The dye, called Omnipaque, is used in CT scans and other medical imaging to set tissues apart from tumors, spot blockages and monitor the structure of coronary arteries.
"A lot of these studies can be done without contrast. But sometimes it's very difficult to tell the difference between a lymph node or a blood vessel, and often those are right next to each other. Some organs don't show up very well on a CT scan; for example, the liver is a essentially a big gray blob, if you're doing a scan without contrast," said Bowman.
Hospitals are reserving the dye for urgent cases and finding workarounds when possible.
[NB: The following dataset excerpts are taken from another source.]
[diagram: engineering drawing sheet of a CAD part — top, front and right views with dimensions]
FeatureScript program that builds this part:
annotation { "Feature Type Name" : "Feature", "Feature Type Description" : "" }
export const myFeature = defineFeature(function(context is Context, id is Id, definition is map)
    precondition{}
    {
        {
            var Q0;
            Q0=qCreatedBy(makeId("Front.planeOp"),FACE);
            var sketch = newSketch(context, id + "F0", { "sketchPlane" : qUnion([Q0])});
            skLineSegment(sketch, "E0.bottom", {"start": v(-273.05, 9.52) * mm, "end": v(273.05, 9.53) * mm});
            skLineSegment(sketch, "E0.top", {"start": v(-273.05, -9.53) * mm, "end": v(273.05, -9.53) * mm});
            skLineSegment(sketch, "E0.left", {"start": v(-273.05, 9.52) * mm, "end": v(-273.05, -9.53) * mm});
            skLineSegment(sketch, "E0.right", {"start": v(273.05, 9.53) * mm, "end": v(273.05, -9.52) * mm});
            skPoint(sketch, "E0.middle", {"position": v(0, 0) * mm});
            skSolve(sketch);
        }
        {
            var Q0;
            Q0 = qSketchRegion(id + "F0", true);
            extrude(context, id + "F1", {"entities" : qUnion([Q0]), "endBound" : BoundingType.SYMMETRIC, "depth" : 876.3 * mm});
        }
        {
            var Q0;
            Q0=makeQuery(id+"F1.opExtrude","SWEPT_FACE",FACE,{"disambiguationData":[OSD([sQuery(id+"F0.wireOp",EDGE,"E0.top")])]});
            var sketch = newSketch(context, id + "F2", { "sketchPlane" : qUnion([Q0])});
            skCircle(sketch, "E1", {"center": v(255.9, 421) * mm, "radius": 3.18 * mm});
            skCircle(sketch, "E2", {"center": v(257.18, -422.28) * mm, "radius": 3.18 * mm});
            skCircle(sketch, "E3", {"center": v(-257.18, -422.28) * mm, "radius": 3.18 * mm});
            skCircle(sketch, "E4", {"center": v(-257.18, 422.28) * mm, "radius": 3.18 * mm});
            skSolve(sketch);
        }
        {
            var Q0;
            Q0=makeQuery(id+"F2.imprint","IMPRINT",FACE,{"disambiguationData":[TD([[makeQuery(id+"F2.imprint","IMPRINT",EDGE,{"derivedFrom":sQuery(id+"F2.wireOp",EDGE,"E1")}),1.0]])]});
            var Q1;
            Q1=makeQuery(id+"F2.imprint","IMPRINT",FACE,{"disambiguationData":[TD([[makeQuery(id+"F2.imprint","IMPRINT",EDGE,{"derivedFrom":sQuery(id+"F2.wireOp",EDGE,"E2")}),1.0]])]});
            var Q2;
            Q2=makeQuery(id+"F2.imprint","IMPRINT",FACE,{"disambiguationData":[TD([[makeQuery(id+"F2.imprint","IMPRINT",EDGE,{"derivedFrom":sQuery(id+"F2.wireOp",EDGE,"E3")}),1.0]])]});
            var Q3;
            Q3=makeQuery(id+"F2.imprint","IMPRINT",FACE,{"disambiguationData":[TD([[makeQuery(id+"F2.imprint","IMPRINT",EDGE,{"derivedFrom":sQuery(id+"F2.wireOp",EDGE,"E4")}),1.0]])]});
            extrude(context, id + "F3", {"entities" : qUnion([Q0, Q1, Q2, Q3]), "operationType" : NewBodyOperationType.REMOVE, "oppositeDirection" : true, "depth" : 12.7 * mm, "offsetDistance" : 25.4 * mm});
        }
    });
But Bowman said some applications, like its use in coronary angiograms, permit no substitutions.
"That is a little bit more of a critical application, because there's really no replacement for that," he said.
Bowman said Banner MD Anderson mainly uses a different dye, and other Banner sites have shuffled supplies — though they still must be judicious in their use. But he added that not all hospitals have that capacity.
"They're having to scramble a lot more because they can't so much rob Peter to pay Paul, like we've been doing," Bowman said.
Bowman said the current shortage illustrates an all-too-common problem: healthcare's reliance on specialized products made by only a few providers.
"At any given time, there are usually a couple of medications in the oncology space that are somewhat limited due to availability," he said. "There is not a lot of resilience in the system, if we run into major shortfalls in production for those devices or medications. And so I think we need to do better as a medical community as a whole in making sure there's a little bit more redundancy in the system."
The supplier hopes to make up the shortfall by later this summer.